伊吹山を知る山と人間学の本(伊吹山ネイチャーネットワーク) 伊吹山で修行した円空・播隆:黒野 こうき(伊吹山ネイチャーネットワーク)


6. 伊吹山で修行した円空・播隆:黒野 こうき
■信仰の山「伊吹山」
 伊吹山は古代より山岳信仰の山でした。山を敬い、その恵みに感謝を捧げる日本古来の神信仰に、渡来した道教、仏教から派生した山林修行の行者、僧侶らの行ないが加味し、山々の神と仏教が融合し、神仏習合が形成されました。修験道が成立するのは平安時代後期以降のことです。役小角・役の行者(七世紀〜八世紀の大和国葛城山の呪術師)が後世になって理想化され、修験道の開祖として語られるようになります。奈良時代の僧、越の大徳と呼ばれた白山開祖の泰澄が伊吹山に登拝したとの伝承もあります。

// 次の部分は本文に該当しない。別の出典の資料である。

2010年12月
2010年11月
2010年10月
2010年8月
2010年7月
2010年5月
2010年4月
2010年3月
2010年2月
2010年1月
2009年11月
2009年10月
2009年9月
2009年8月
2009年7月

 伊吹山の山岳信仰の筆頭にあげられるのが三修(八二九〜九〇〇)です。三修は平安時代に伊吹山で修行し、伊吹山の山岳信仰を盛んにします。伊吹山の山岳信仰は平安時代後期から鎌倉時代にかけてその規模を拡大していきます。その盛況のようすは、たとえば伊吹山にあったお寺のひとつである弥高寺は弥高百坊あるいは三百坊などといわれています。実際に伊吹山にあった寺坊の数はわかりませんが、かなりの寺坊が山中に林立していたようです。また、伊吹山麓には伊夫岐神社、三之宮神社などの神社もありました。
 盛んであった伊吹山の山岳信仰は、江戸時代になると次第に衰退してゆきますが、それでも山中の寺坊では修験者、修行僧が修行をつづけていました。その中に江戸時代前期の円空、後期の播隆がいます。
 伊吹山は石灰岩の山塊であるため、巨岩、奇岩が山中に数多くあり、修験場となる岩屋がたくさんあります。修行者はそれらの行場、岩屋を巡って修行しました。ここでは伊吹山を舞台とした、庶民とともに生きた江戸時代の宗教者を紹介します。円空と播隆です。ともに伊吹山での修行が基盤となった行者です。